In an adiabatic process, q = 0, so the temperature rise comes entirely from work done on the gas. Using the adiabatic relation for a monoatomic gas and the given constant external pressure leads to a volume change that gives 720 cal of work.

Q17. Considering entropy (S) as a thermodynamic parameter, the criterion for the spontaneity of any process is:

1. ΔS_system + ΔS_surroundings > 0
2. ΔS_system − ΔS_surroundings > 0
3. ΔS_system > 0 only
4. ΔS_surroundings > 0 only

Answer: ΔS_system + ΔS_surroundings > 0

For a process to be spontaneous, the total entropy change (system + surroundings) must be positive, as per the second law of thermodynamics.

Q18. Consider the following reaction occurring in an automobile: 2C8H18(g) + 25O2(g) → 16CO2 + 18H2O(g) The sign of ΔH, ΔS and ΔG would be:

1. +, −, +
2. −, +, −
3. +, +, −
4. −, +, +

Answer: −, +, −

The combustion of octane is an exothermic reaction, so ΔH is negative.
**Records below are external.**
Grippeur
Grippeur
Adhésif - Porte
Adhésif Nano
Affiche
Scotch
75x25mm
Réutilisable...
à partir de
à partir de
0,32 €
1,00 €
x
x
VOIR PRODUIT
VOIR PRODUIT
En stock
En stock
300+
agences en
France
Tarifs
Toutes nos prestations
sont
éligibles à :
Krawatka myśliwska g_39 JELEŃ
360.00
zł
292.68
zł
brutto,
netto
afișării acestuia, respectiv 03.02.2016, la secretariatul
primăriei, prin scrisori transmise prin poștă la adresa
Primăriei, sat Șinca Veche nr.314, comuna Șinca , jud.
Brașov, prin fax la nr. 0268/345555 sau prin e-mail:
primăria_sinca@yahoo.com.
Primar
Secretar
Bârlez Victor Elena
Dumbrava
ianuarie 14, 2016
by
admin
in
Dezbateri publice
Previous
The reaction produces more gaseous molecules (CO2 and H2O) than it consumes, increasing randomness, so ΔS is positive. Since the reaction is spontaneous, ΔG is negative.

Q19. The correct relationship between free energy and equilibrium constant K of a reaction is

1. ΔG° = -RT ln K
2. ΔG = RT ln K
3. ΔG° = RT ln K
4. ΔG = -RT ln K

Answer: ΔG° = -RT ln K

The standard Gibbs free energy change (ΔG°) is related to the equilibrium constant (K) by the equation ΔG° = -RT ln K, where R is the gas constant and T is the temperature in Kelvin.
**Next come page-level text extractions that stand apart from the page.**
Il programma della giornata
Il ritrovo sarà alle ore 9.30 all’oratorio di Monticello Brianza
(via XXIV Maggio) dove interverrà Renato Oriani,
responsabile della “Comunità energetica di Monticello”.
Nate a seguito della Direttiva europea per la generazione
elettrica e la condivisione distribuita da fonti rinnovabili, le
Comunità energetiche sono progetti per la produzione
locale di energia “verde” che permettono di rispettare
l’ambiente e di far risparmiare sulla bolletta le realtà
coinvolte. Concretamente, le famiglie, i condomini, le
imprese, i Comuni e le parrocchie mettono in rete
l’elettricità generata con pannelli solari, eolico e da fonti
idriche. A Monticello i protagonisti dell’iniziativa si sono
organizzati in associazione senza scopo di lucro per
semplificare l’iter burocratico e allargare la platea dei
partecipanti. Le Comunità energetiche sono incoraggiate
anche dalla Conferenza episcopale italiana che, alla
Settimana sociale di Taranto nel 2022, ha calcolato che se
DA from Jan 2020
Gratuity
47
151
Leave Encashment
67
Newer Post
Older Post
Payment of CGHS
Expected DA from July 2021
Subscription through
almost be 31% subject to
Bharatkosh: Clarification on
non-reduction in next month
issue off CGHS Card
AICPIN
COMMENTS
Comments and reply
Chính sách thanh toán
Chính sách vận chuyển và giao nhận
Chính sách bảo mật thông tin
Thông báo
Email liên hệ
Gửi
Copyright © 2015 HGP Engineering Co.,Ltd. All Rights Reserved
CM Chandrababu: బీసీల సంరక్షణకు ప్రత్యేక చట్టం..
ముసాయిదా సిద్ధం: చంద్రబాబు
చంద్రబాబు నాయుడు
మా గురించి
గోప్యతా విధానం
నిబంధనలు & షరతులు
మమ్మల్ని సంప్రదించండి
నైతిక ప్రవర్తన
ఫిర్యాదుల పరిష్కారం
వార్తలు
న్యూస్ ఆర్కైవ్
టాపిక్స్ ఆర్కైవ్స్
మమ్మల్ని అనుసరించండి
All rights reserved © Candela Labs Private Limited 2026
Q20. The energy absorbed by each molecule (A₂) of a substance is 4.4 × 10⁻¹⁹ J and bond energy per molecule is 4.0 × 10⁻¹⁹ J. The kinetic energy of the molecule per atom will be:

1. 2.2 × 10⁻¹⁹ J
2. 2.0 × 10⁻¹⁹ J
3. 4.0 × 10⁻²⁰ J
4. 2.0 × 10⁻²⁰ J

Answer: 2.0 × 10⁻²⁰ J

The energy absorbed by the molecule is 4.4 × 10⁻¹⁹ J, and the bond energy is 4.0 × 10⁻¹⁹ J. The excess energy (4.4 × 10⁻¹⁹ - 4.0 × 10⁻¹⁹ = 0.4 × 10⁻¹⁹ J) is converted into kinetic energy. Since the molecule splits into two atoms, the kinetic energy per atom is (0.4 × 10⁻¹⁹ J) ÷ 2 = 2.0 × 10⁻²⁰ J.